Assignment A →
Rewrite the passage of the ext2 mounting thread starting at "My issue is" and ending at "up my systems.", substituting "installation disc" for each occurrence of "Live CD".

Provided text →
# Unable to mount ext2 filesystem on USB SATA drive with Live CD



## donallen (Jan 23, 2009)

I am in the process of moving my systems from Gentoo Linux to FreeBSD and have hit a snag. I back up my systems on SATA drives in USB shoeboxes. These drives all have ext2 filesystems. With FreeBSD 7.1 running normally, I'm able to mount these drives successfully with

mount -t ext2fs /dev/da0s1 <mount point>

My issue is that I periodically take a snapshot, using tar, of the whole system and want to do that with the Live CD (I've done this for years with the Gentoo Live CD), rather than the running system, so that things aren't wiggling around while backing up. The issue is that with the FreeBSD Live CD, I am unable to mount the USB drive with the same command as above. I get "Operation not supported by device" and the mount fails. This is currently blocking my ability to properly back up my systems.

Thanks in advance for any help ....

/Don Allen


----------



## ale (Jan 23, 2009)

Do you think that the problem is related to ext2 of with the usb device?
And the output of the last lines in /var/log/messages when you plug the device?
Did you try with frenzy or freesbie?
What after `# kldload ext2fs` ?

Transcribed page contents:
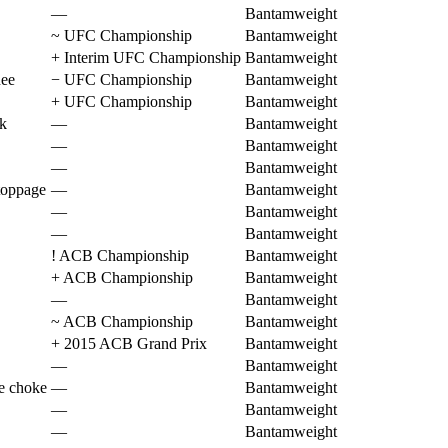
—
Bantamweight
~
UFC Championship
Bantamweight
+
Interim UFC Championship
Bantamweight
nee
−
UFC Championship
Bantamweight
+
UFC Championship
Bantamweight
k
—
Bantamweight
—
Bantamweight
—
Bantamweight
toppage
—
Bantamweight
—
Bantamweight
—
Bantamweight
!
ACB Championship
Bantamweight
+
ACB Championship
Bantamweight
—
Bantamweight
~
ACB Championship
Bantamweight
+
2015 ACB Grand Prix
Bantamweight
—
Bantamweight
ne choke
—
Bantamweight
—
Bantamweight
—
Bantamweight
---
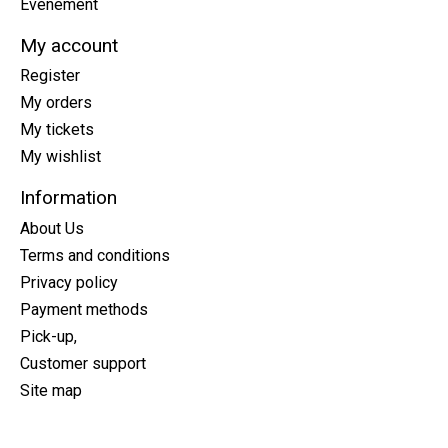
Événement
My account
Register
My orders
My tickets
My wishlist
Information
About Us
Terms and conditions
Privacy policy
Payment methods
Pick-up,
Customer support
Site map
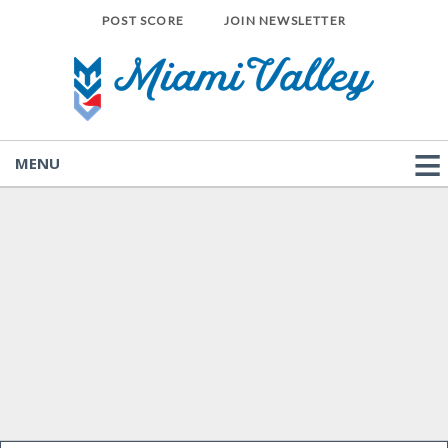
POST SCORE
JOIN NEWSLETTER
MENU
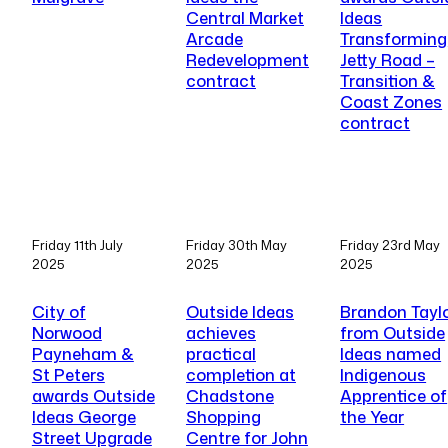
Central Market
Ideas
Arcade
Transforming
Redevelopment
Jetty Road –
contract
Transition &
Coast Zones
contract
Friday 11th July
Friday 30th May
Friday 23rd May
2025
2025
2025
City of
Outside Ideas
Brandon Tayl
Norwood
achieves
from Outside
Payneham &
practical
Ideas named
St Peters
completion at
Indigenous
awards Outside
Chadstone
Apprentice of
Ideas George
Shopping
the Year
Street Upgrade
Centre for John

Assignment B →
Work out how many lines of the entries contain the word "Friday", and reply with the number alone.

Response area A →
My issue is that I periodically take a snapshot, using tar, of the whole system and want to do that with the installation disc (I've done this for years with the Gentoo installation disc), rather than the running system, so that things aren't wiggling around while backing up. The issue is that with the FreeBSD installation disc, I am unable to mount the USB drive with the same command as above. I get "Operation not supported by device" and the mount fails. This is currently blocking my ability to properly back up my systems.

Response area B →
3